Events at the University of Missouri were a perfect American storm: the confluence of fascistic student and faculty behavior, viral rumors of white racism and the almighty dollar. That’s right, the dollar, because as an American university administrator, you can offend every principle enshrined in the Bible and the U.S. Constitution. You can make a mockery of higher education by offering courses on Martha Stewart’s whiteness or “Fifty Shades of Gray.” But don’t mess with the football team. That’s where the real power resides. When the black football players threatened to boycott this weekend’s game against Brigham Young, the university president had to go.
There has been some tut-tutting, even among liberals, about modern university students’ hypersensitivity. But let’s not kid ourselves; though it is couched in the language of safety, what these little snowflakes want is repression.
Brenda Smith-Lezama, for example, is vice president of the Missouri Students Association. Asked about efforts on the Missouri campus to “muscle” student journalists away from a public event, she offered a view that would make Castro proud: “I personally am tired of hearing that First Amendment rights protect students when they are creating a hostile and unsafe learning environment for myself and for other students here,” she told MSNBC.

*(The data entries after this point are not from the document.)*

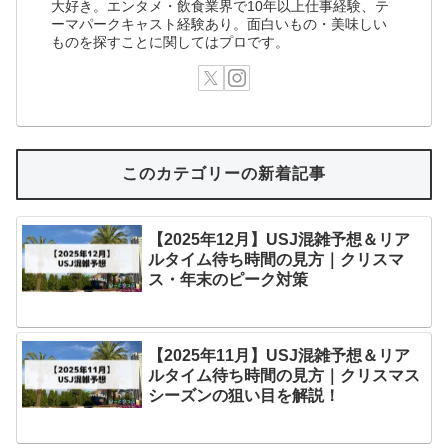
大好き。エンタメ・飲食業界で10年以上仕事経験、テ
ーマパークキャスト経験あり。面白いもの・美味しい
ものを探すことに関してはプロです。
このカテゴリーの新着記事
【2025年12月】USJ混雑予想＆リア
ルタイム待ち時間の見方｜クリスマ
ス・年末のピーク対策
【2025年11月】USJ混雑予想＆リア
ルタイム待ち時間の見方｜クリスマス
シーズンの狙い目を解説！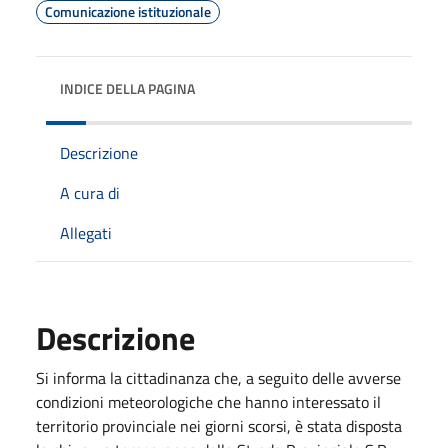
Comunicazione istituzionale
INDICE DELLA PAGINA
Descrizione
A cura di
Allegati
Descrizione
Si informa la cittadinanza che, a seguito delle avverse
condizioni meteorologiche che hanno interessato il
territorio provinciale nei giorni scorsi, è stata disposta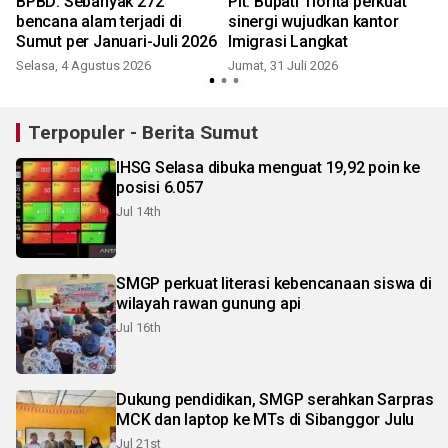
BPBD: Sebanyak 272
Plt. Bupati Tiorita perkuat
bencana alam terjadi di
sinergi wujudkan kantor
Sumut per Januari-Juli 2026
Imigrasi Langkat
Selasa, 4 Agustus 2026
Jumat, 31 Juli 2026
S
Terpopuler - Berita Sumut
IHSG Selasa dibuka menguat 19,92 poin ke
posisi 6.057
Jul 14th
SMGP perkuat literasi kebencanaan siswa di
wilayah rawan gunung api
Jul 16th
Dukung pendidikan, SMGP serahkan Sarpras
MCK dan laptop ke MTs di Sibanggor Julu
Jul 21st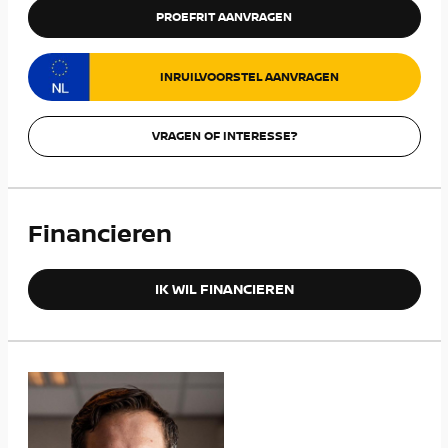
PROEFRIT AANVRAGEN
INRUILVOORSTEL AANVRAGEN
VRAGEN OF INTERESSE?
Financieren
IK WIL FINANCIEREN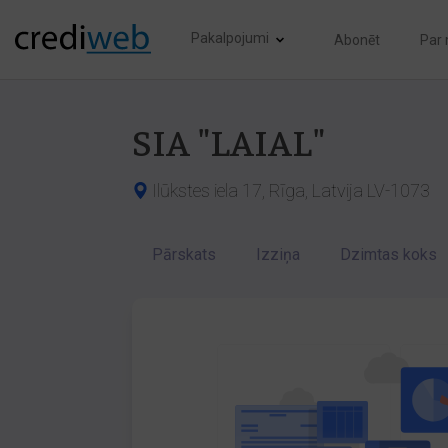
Pakalpojumi
Abonēt
Par
SIA "LAIAL"
Ilūkstes iela 17, Rīga, Latvija LV-1073
Pārskats
Izziņa
Dzimtas koks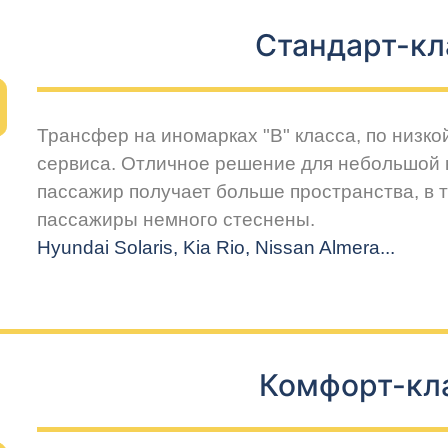
Стандарт-кл
Трансфер на иномарках "В" класса, по низко
сервиса. Отличное решение для небольшой 
пассажир получает больше пространства, в т
пассажиры немного стеснены.
Hyundai Solaris, Kia Rio, Nissan Almera...
Комфорт-кл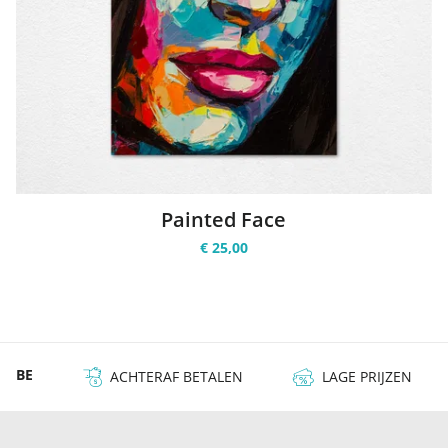
Painted Face
€ 25,00
 & BE
ACHTERAF BETALEN
LAGE PRIJZEN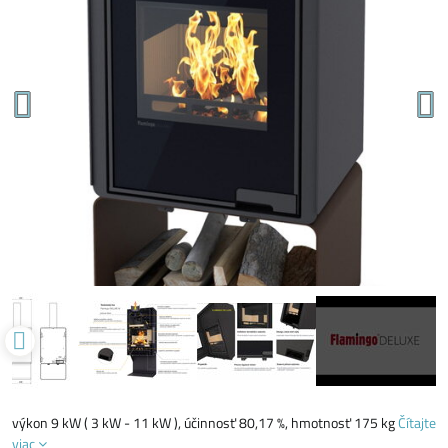
výkon 9 kW ( 3 kW - 11 kW ), účinnosť 80,17 %, hmotnosť 175 kg
Čítajte
viac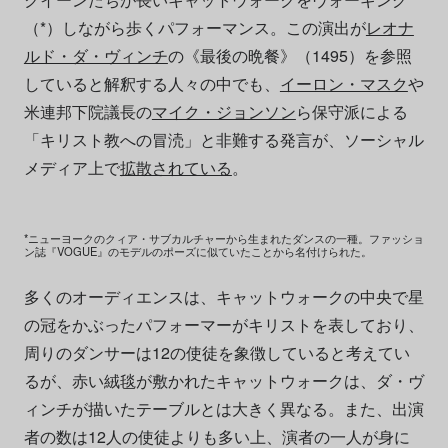
（*）しながら歩くパフォーマンス。この演出が
レオナ
ルド・ダ・ヴィンチ
の《最後の晩餐》（1495）を参照
していると解釈する人々の中でも、
イーロン・マスク
や
米連邦下院議長の
マイク・ジョンソン
ら保守派による
「キリスト教への冒涜」と非難する発言が、ソーシャル
メディア上で
拡散されている
。
*ニューヨークのクィア・サブカルチャーから生まれたダンスの一種。ファッショ
ン誌『VOGUE』のモデルのポーズに似ていたことから名付けられた。
多くのオーディエンスは、キャットウォークの中央で星
の冠をかぶったパフォーマーがキリストを表しており、
周りのダンサーは12の使徒を象徴していると考えてい
るが、赤い絨毯が敷かれたキャットウォークは、ダ・ヴ
ィンチが描いたテーブルとは大きく異なる。また、出演
者の数は12人の使徒よりも多い上、演者の一人が身に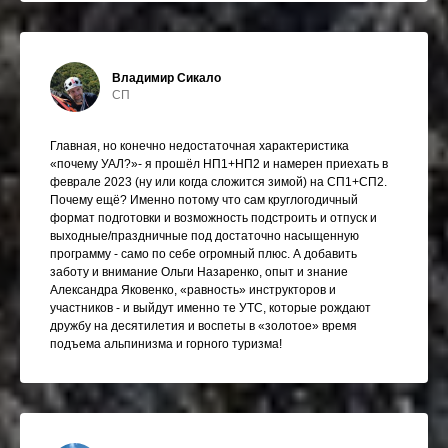
Владимир Сикало
СП
Главная, но конечно недостаточная характеристика
«почему УАЛ?»- я прошёл НП1+НП2 и намерен приехать в
феврале 2023 (ну или когда сложится зимой) на СП1+СП2.
Почему ещё? Именно потому что сам круглогодичный
формат подготовки и возможность подстроить и отпуск и
выходные/праздничные под достаточно насыщенную
программу - само по себе огромный плюс. А добавить
заботу и внимание Ольги Назаренко, опыт и знание
Александра Яковенко, «равность» инструкторов и
участников - и выйдут именно те УТС, которые рождают
дружбу на десятилетия и воспеты в «золотое» время
подъема альпинизма и горного туризма!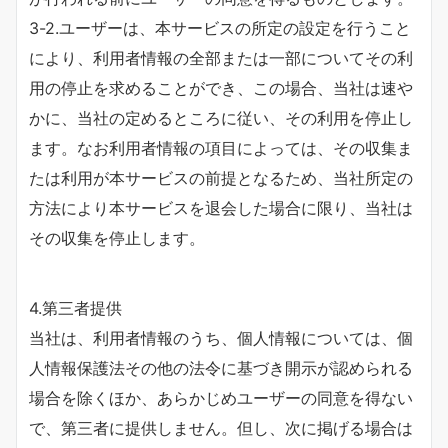
3-2.ユーザーは、本サービスの所定の設定を行うこと
により、利用者情報の全部または一部についてその利
用の停止を求めることができ、この場合、当社は速や
かに、当社の定めるところに従い、その利用を停止し
ます。なお利用者情報の項目によっては、その収集ま
たは利用が本サービスの前提となるため、当社所定の
方法により本サービスを退会した場合に限り、当社は
その収集を停止します。
4.第三者提供
当社は、利用者情報のうち、個人情報については、個
人情報保護法その他の法令に基づき開示が認められる
場合を除くほか、あらかじめユーザーの同意を得ない
で、第三者に提供しません。但し、次に掲げる場合は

Congratulations, Missouri, and American academia in general — you’ve succeeded in undermining the ethic of free inquiry, disinterested scholarship and certainly anything like decent manners.
The truth is that universities are and always have been ripe environments for absolutism. Students — brimming with self-righteousness, unaware of how easily violence can spread, and stimulated by the scent of blood in the water — have provided the shock troops for most totalitarian movements.
During what liberal academics praised as the “idealistic” 1960s, American students — sometimes armed — seized buildings, held a dean hostage, looted research files and committed promiscuous vandalism.
Students are natural radicals. The job of academics in a free society that hopes to remain so is to instill respect for freedom of thought and expression. Our problem is that many of the students who were burning professors’ research notes in the 1960s are now on the faculty.